# MATERIAL SHOWN
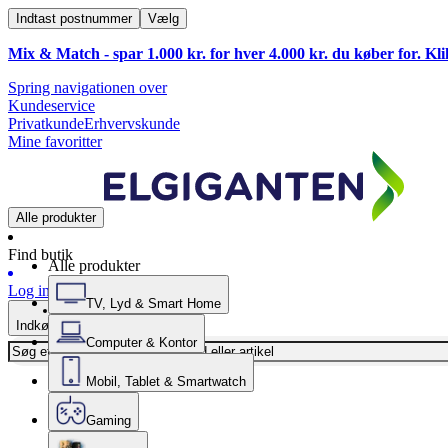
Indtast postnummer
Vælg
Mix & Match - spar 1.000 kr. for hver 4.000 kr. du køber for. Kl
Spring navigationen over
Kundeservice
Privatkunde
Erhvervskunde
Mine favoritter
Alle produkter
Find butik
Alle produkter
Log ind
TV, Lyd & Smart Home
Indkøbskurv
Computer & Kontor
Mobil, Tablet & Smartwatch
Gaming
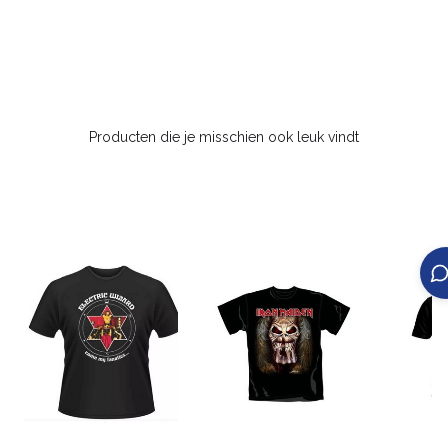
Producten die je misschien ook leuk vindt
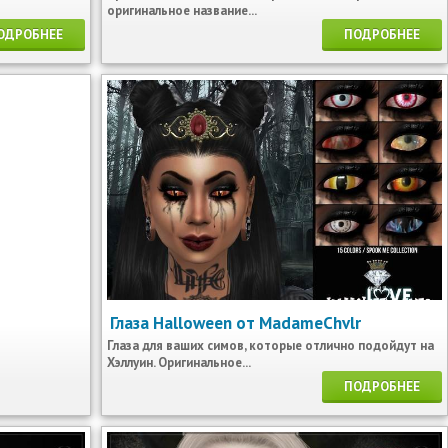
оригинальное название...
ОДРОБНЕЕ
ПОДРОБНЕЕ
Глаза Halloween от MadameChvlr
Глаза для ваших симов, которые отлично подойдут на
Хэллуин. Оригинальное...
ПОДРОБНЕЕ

# EXERCISE INSTRUCTIONS
Rewrite the data above, swapping "Alle produkter" for "Alle varer" wherever it appears and changing nothing else. Leave out the pictures.

# ANSWER SPACE
Indtast postnummer
Vælg
Mix & Match - spar 1.000 kr. for hver 4.000 kr. du køber for. Kl
Spring navigationen over
Kundeservice
Privatkunde
Erhvervskunde
Mine favoritter
Alle varer
Find butik
Alle varer
Log ind
TV, Lyd & Smart Home
Indkøbskurv
Computer & Kontor
Mobil, Tablet & Smartwatch
Gaming
Producten die je misschien ook leuk vindt
оригинальное название...
ОДРОБНЕЕ
ПОДРОБНЕЕ
Глаза Halloween от MadameChvlr
Глаза для ваших симов, которые отлично подойдут на
Хэллуин. Оригинальное...
ПОДРОБНЕЕ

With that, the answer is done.